The categories are stored in this format as_batches = [[C1, C2, ..., C10], [C11, C12, C13, ..., C20], [Cn-10, Cn-9,..., Cn]]
Here is the function that starts the process.
def get_n_process(as_batches, processes, df, q):
p = []
for i in range(processes):
work = Process(target=submit_job, args=(df, as_batches[i], q, i))
p.append(work)
work.start()
as_batches = as_batches[processes:]
return p, as_batches
Here is the main loop,
while(len(as_batches) > 0):
t = []
#dynamically check the lists
if len(as_batches) > 8:
n_process = 8
else:
n_process = len(as_batches)
print("For this it Requries {} Process".format(n_process))
process_obj_inlist, as_batches = get_n_process(as_batches, n_process, df, q)

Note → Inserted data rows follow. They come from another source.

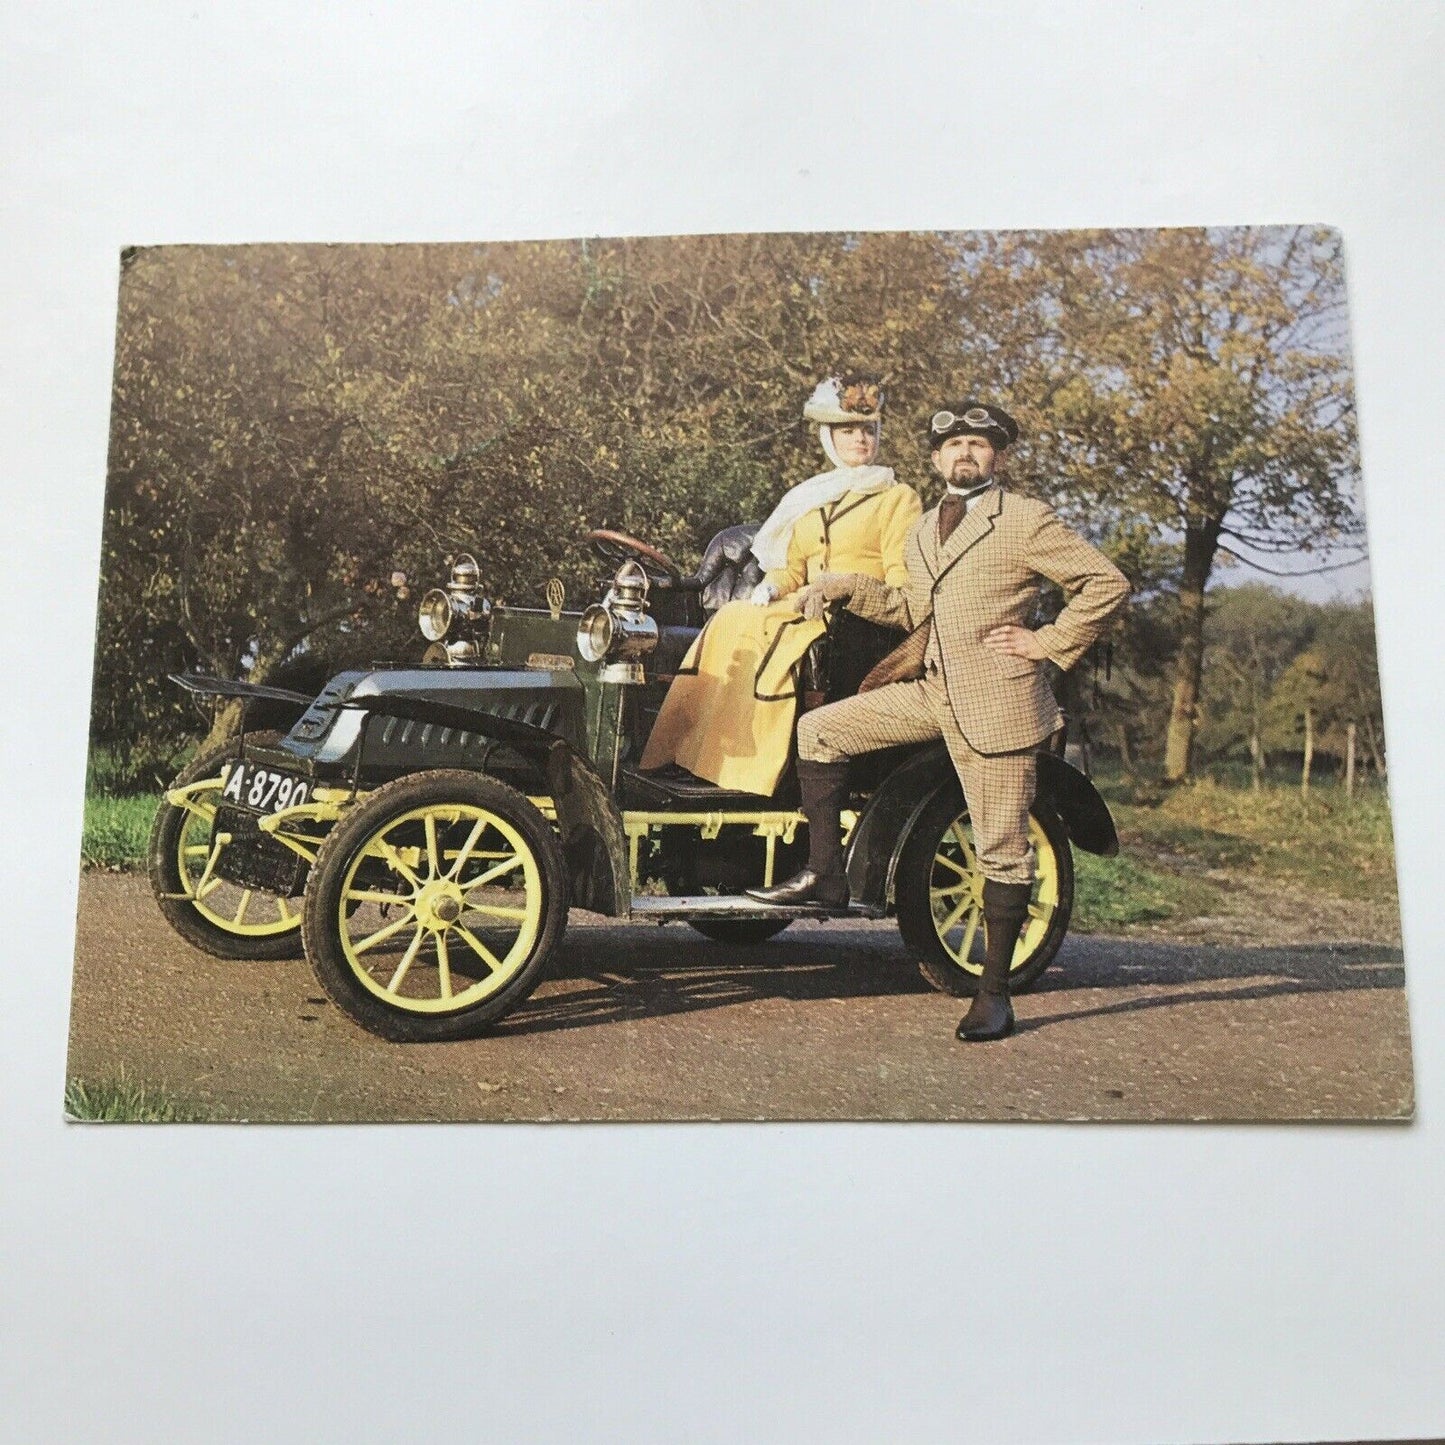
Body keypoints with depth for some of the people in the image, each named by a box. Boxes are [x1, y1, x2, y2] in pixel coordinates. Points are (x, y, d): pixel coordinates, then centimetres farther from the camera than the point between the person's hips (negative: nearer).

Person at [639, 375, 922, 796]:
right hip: (806, 611, 6)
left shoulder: (898, 497, 6)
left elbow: (902, 581, -4)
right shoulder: (808, 500, 24)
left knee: (765, 634, -31)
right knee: (731, 620, -22)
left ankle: (753, 776, -30)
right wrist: (769, 588, -3)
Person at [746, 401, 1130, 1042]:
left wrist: (1047, 643, -10)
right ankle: (825, 873, 9)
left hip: (996, 700, -7)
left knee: (1002, 848, -1)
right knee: (819, 729, 2)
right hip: (933, 691, 7)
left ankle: (994, 994, 9)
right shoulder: (921, 532, 17)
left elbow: (1108, 582, -6)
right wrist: (845, 587, 10)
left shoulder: (1024, 520, -5)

for ind_process in process_obj_inlist:
ind_process.join()
with open("logs.txt", "a") as f:
f.write("\n")
f.write("Log Recording at: {timestamp}, Remaining N = {remaining} yet to be processed".format(
timestamp=datetime.datetime.now(),
remaining = len(as_batches)
))
f.close()
For log purposes, I am writing into a text file to see how many categories are there to process yet. And here is the main function
def do_something(fromprocess):
time.sleep(1)
print("Operation Ended for Process:{}, process Id:{}".format(
current_process().name, os.getpid()
))
return "msg"
def submit_job(df, list_items, q, fromprocess):
a = []
for items in list_items:
oneitemdf = df[df['MinorCategory']==items]['FilePath'].values.tolist()
oneitemdf = [x for x in oneitemdf if x.endswith('.png')]
result = do_something(fromprocess)
a.append(result)
q.put(a)
For now, I am just printing in the console, but in real code, I will be using KAZE algorithm to extract features from the images, store it in a list and append it to the Queue(Shared Memory) from all the processors. Now the script is running for few minutes but after some time the script is halted. It didn't run further. I tried to exit it but I couldn't. I think some deadlock might happen but I am not sure. I read online sources but couldn't figure out the solution and reason why it's happening?
For the full code, here is the gist link Full Source Code Link. What I am doing wrong here? I am new to Multiprocessing and MultiThreading. I would like to understand the concept in-depth. Links/Resources related to this topic are much appreciated.
UPDATE - The same code working perfectly on Mac OS.